Data extracted from a collection

------------------------------

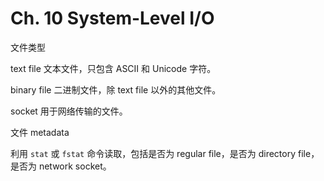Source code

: * Ch. 10 System-Level I/O
文件类型

text file 文本文件，只包含 ASCII 和 Unicode 字符。

binary file 二进制文件，除 text file 以外的其他文件。

socket 用于网络传输的文件。

文件 metadata

利用 ~stat~ 或 ~fstat~ 命令读取，包括是否为 regular file，是否为 directory file，
是否为 network socket。
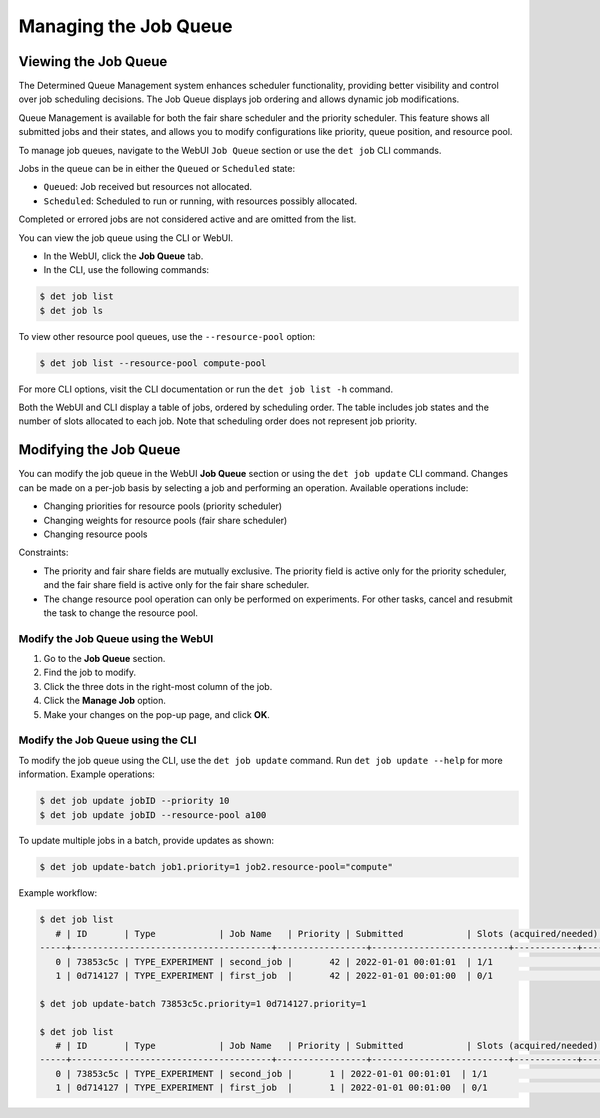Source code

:.. _job-queue:

########################
 Managing the Job Queue
########################

***********************
 Viewing the Job Queue
***********************

The Determined Queue Management system enhances scheduler functionality, providing better visibility
and control over job scheduling decisions. The Job Queue displays job ordering and allows dynamic
job modifications.

Queue Management is available for both the fair share scheduler and the priority scheduler. This
feature shows all submitted jobs and their states, and allows you to modify configurations like
priority, queue position, and resource pool.

To manage job queues, navigate to the WebUI ``Job Queue`` section or use the ``det job`` CLI
commands.

Jobs in the queue can be in either the ``Queued`` or ``Scheduled`` state:

-  ``Queued``: Job received but resources not allocated.
-  ``Scheduled``: Scheduled to run or running, with resources possibly allocated.

Completed or errored jobs are not considered active and are omitted from the list.

You can view the job queue using the CLI or WebUI.

-  In the WebUI, click the **Job Queue** tab.
-  In the CLI, use the following commands:

.. code::

   $ det job list
   $ det job ls

To view other resource pool queues, use the ``--resource-pool`` option:

.. code::

   $ det job list --resource-pool compute-pool

For more CLI options, visit the CLI documentation or run the ``det job list -h`` command.

Both the WebUI and CLI display a table of jobs, ordered by scheduling order. The table includes job
states and the number of slots allocated to each job. Note that scheduling order does not represent
job priority.

*************************
 Modifying the Job Queue
*************************

You can modify the job queue in the WebUI **Job Queue** section or using the ``det job update`` CLI
command. Changes can be made on a per-job basis by selecting a job and performing an operation.
Available operations include:

-  Changing priorities for resource pools (priority scheduler)
-  Changing weights for resource pools (fair share scheduler)
-  Changing resource pools

Constraints:

-  The priority and fair share fields are mutually exclusive. The priority field is active only for
   the priority scheduler, and the fair share field is active only for the fair share scheduler.
-  The change resource pool operation can only be performed on experiments. For other tasks, cancel
   and resubmit the task to change the resource pool.

Modify the Job Queue using the WebUI
====================================

#. Go to the **Job Queue** section.
#. Find the job to modify.
#. Click the three dots in the right-most column of the job.
#. Click the **Manage Job** option.
#. Make your changes on the pop-up page, and click **OK**.

.. _modify-job-queue-cli:

Modify the Job Queue using the CLI
==================================

To modify the job queue using the CLI, use the ``det job update`` command. Run ``det job update
--help`` for more information. Example operations:

.. code::

   $ det job update jobID --priority 10
   $ det job update jobID --resource-pool a100

To update multiple jobs in a batch, provide updates as shown:

.. code::

   $ det job update-batch job1.priority=1 job2.resource-pool="compute"

Example workflow:

.. code::

   $ det job list
      # | ID       | Type            | Job Name   | Priority | Submitted            | Slots (acquired/needed) | Status          | User
   -----+--------------------------------------+-----------------+--------------------------+------------+---------------------------+---------
      0 | 73853c5c | TYPE_EXPERIMENT | second_job |       42 | 2022-01-01 00:01:01  | 1/1                     | STATE_SCHEDULED | user1
      1 | 0d714127 | TYPE_EXPERIMENT | first_job  |       42 | 2022-01-01 00:01:00  | 0/1                     | STATE_QUEUED    | user1

   $ det job update-batch 73853c5c.priority=1 0d714127.priority=1

   $ det job list
      # | ID       | Type            | Job Name   | Priority | Submitted            | Slots (acquired/needed) | Status          | User
   -----+--------------------------------------+-----------------+--------------------------+------------+---------------------------+---------
      0 | 73853c5c | TYPE_EXPERIMENT | second_job |       1 | 2022-01-01 00:01:01  | 1/1                     | STATE_SCHEDULED | user1
      1 | 0d714127 | TYPE_EXPERIMENT | first_job  |       1 | 2022-01-01 00:01:00  | 0/1                     | STATE_QUEUED    | user1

------------------------------

## EXERCISE DETAILS
Every record must be copied exactly, with images dropped from the result.

## FINISHED TASK
Source code

: * Ch. 10 System-Level I/O
文件类型

text file 文本文件，只包含 ASCII 和 Unicode 字符。

binary file 二进制文件，除 text file 以外的其他文件。

socket 用于网络传输的文件。

文件 metadata

利用 ~stat~ 或 ~fstat~ 命令读取，包括是否为 regular file，是否为 directory file，
是否为 network socket。
Source code

:.. _job-queue:

########################
 Managing the Job Queue
########################

***********************
 Viewing the Job Queue
***********************

The Determined Queue Management system enhances scheduler functionality, providing better visibility
and control over job scheduling decisions. The Job Queue displays job ordering and allows dynamic
job modifications.

Queue Management is available for both the fair share scheduler and the priority scheduler. This
feature shows all submitted jobs and their states, and allows you to modify configurations like
priority, queue position, and resource pool.

To manage job queues, navigate to the WebUI ``Job Queue`` section or use the ``det job`` CLI
commands.

Jobs in the queue can be in either the ``Queued`` or ``Scheduled`` state:

-  ``Queued``: Job received but resources not allocated.
-  ``Scheduled``: Scheduled to run or running, with resources possibly allocated.

Completed or errored jobs are not considered active and are omitted from the list.

You can view the job queue using the CLI or WebUI.

-  In the WebUI, click the **Job Queue** tab.
-  In the CLI, use the following commands:

.. code::

   $ det job list
   $ det job ls

To view other resource pool queues, use the ``--resource-pool`` option:

.. code::

   $ det job list --resource-pool compute-pool

For more CLI options, visit the CLI documentation or run the ``det job list -h`` command.

Both the WebUI and CLI display a table of jobs, ordered by scheduling order. The table includes job
states and the number of slots allocated to each job. Note that scheduling order does not represent
job priority.

*************************
 Modifying the Job Queue
*************************

You can modify the job queue in the WebUI **Job Queue** section or using the ``det job update`` CLI
command. Changes can be made on a per-job basis by selecting a job and performing an operation.
Available operations include:

-  Changing priorities for resource pools (priority scheduler)
-  Changing weights for resource pools (fair share scheduler)
-  Changing resource pools

Constraints:

-  The priority and fair share fields are mutually exclusive. The priority field is active only for
   the priority scheduler, and the fair share field is active only for the fair share scheduler.
-  The change resource pool operation can only be performed on experiments. For other tasks, cancel
   and resubmit the task to change the resource pool.

Modify the Job Queue using the WebUI
====================================

#. Go to the **Job Queue** section.
#. Find the job to modify.
#. Click the three dots in the right-most column of the job.
#. Click the **Manage Job** option.
#. Make your changes on the pop-up page, and click **OK**.

.. _modify-job-queue-cli:

Modify the Job Queue using the CLI
==================================

To modify the job queue using the CLI, use the ``det job update`` command. Run ``det job update
--help`` for more information. Example operations:

.. code::

   $ det job update jobID --priority 10
   $ det job update jobID --resource-pool a100

To update multiple jobs in a batch, provide updates as shown:

.. code::

   $ det job update-batch job1.priority=1 job2.resource-pool="compute"

Example workflow:

.. code::

   $ det job list
      # | ID       | Type            | Job Name   | Priority | Submitted            | Slots (acquired/needed) | Status          | User
   -----+--------------------------------------+-----------------+--------------------------+------------+---------------------------+---------
      0 | 73853c5c | TYPE_EXPERIMENT | second_job |       42 | 2022-01-01 00:01:01  | 1/1                     | STATE_SCHEDULED | user1
      1 | 0d714127 | TYPE_EXPERIMENT | first_job  |       42 | 2022-01-01 00:01:00  | 0/1                     | STATE_QUEUED    | user1

   $ det job update-batch 73853c5c.priority=1 0d714127.priority=1

   $ det job list
      # | ID       | Type            | Job Name   | Priority | Submitted            | Slots (acquired/needed) | Status          | User
   -----+--------------------------------------+-----------------+--------------------------+------------+---------------------------+---------
      0 | 73853c5c | TYPE_EXPERIMENT | second_job |       1 | 2022-01-01 00:01:01  | 1/1                     | STATE_SCHEDULED | user1
      1 | 0d714127 | TYPE_EXPERIMENT | first_job  |       1 | 2022-01-01 00:01:00  | 0/1                     | STATE_QUEUED    | user1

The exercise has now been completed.